Bir açıklamaya göre de
onlar kendi aralarında pişmanlıklarını gizlice ifade edecekler, fakat bunu
açıktan söylemeyeceklerdir. Nitekim Yüce Allah: ''Zulmedenler aralarında
gizlice danışıp ...'' (el-Enbiya, 3) buyruğunda olduğu gibi.
"Biz de kafirlerin
boyunlarına tasmalar koyarız" buyruğundaki "Tasmalar"ın tekili
(...): Boynunda demirden bir tasma vardır" denilir. Bu bakımdan kötü huylu
-kadına: "Bitli tasma" adı verilir. Bunun asıl sebebi de şudur:
Tasma, üzerinde kılları bulunan kuru deriden yapılır ve bitlenirdi. (...):
Elini boynuna bağladım, bağlandı, tasma konuldu" denilir. Bu durumda olan
kimse de: "Tasmalı" olur. "Onun ne bir faydası vardır, ne de
delirdiği için boynuna tasma takılmıştır" denilir.
"Susuzluktan dolayı
bastıran hararet" demektir, (...) de aynı anlamdadır. Bu kabilden olmak
üzere: "Adam susadığından ateş bastırdı, bastırır" denilir. Böyle bir
kimseye de: "Susuzluktan hararet bastırmış kimse" denilerek, ism-i
mef'ul kullanılır. Bu açıklamalar el-Cevherı'den nakledilmiştir.
Buyruğun anlamı: Yani
hem başkalarına uyanların, hem de kendilerine uyulanların boyunlarına tasmalar
konulmuş olacaktır. Bu iki kesimin dışındaki kafirlerin boyunlarına da tasmalar
takılacaktır, diye de söylenmiştir. Bir diğer açıklamaya göre "kafirler"

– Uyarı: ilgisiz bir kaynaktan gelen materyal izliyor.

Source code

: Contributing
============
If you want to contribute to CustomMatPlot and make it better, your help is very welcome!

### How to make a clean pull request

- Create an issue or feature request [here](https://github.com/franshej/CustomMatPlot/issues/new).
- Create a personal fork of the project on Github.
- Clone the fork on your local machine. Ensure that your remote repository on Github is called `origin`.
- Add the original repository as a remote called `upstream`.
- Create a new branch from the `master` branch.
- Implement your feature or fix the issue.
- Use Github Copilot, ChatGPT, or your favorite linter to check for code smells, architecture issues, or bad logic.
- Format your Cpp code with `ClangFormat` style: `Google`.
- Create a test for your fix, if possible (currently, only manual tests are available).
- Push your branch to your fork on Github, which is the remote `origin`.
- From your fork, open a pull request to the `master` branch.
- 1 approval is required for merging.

ifadesi ile onlar kastedilmektedir.
Bir görüşe göre, Yüce
Allah'ın: "Azabı göreceklerinde" buyruğunda ifade tamam olmaktadır.
Daha sonra yeni bir
ifadeyle: "Biz de ... tasmalar koyarız" denilerek başlanmaktadır.
Bundan sonra diğer kafirlerin boynuna tasmalar koyarız, anlamındadır.
"Ya onlar"
dünyada "işleyegeldiklerinden başkası ile mi cezalandırılacaklar."